Christmas break would be extended indefinitely in the Highland School District if state legislators cannot come up with a budget before then.
Highland Superintendent Mike Sutton said the district could afford a half-year of classes without any state money, but it would be busted after that.
“We anticipate we could keep the doors open for the first semester — December-ish,” Sutton said.
Reserves and anticipated local property tax money would be enough for the district to meet payroll until then, Sutton said.
About 40 percent of the district’s education fund, the account from which salaries are paid, comes from the state.
“You just can’t make up 40 percent of your revenue. You just can’t,” Sutton said.

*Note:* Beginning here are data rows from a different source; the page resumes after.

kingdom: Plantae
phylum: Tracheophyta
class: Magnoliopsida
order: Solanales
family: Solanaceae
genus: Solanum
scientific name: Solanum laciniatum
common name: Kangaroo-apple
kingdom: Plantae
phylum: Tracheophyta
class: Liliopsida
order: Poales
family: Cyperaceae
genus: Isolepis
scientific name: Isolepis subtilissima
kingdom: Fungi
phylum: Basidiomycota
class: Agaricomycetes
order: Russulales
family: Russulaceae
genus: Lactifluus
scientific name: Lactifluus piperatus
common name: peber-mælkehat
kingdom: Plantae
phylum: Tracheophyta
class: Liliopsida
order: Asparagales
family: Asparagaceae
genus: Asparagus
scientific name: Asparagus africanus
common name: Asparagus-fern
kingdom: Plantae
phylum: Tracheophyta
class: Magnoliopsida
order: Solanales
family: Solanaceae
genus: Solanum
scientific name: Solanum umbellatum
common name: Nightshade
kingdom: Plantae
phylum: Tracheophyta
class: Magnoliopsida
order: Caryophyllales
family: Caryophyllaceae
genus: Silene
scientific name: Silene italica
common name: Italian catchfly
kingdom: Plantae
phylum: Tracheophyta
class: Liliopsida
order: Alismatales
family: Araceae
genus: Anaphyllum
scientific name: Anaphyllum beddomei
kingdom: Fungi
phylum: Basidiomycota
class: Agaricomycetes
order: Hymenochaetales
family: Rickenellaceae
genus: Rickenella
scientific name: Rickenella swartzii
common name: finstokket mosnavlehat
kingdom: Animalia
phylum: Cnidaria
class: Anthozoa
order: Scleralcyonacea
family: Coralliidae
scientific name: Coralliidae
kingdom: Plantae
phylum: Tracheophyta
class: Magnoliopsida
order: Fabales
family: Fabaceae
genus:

Insurance would not be an issue, since the district pays its premium in one lump sum before the start of the academic year.
Sutton said the district would have to hold some money back to pay utilities — gas, water and electric, which run about $30,000 per month.
About 56 percent of the district’s transportation dollars come from the state.
Board member Robert Miller said he had heard of districts in other states in similar situations saving money by just not running any buses.
However, Sutton said state law requires the district to provide transportation. Plus, the idea could ultimately hurt the district’s bottom line in the long run. Schools receive general state aid — when the state actually pays it — based on average daily attendance. If the district were to not provide busing, attendance would suffer, and with it, state aid money.
“We’re caught in a Catch-22 any way you look at it,” Sutton said.
June 30 is the end of the fiscal year and the deadline for a new budget. Lawmakers were back in Springfield on Tuesday, the seventh consecutive day of special session called by Gov. Bruce Rauner in an attempt to get a last-minute deal worked out. They met for only about 11 minutes combined between the Senate and House.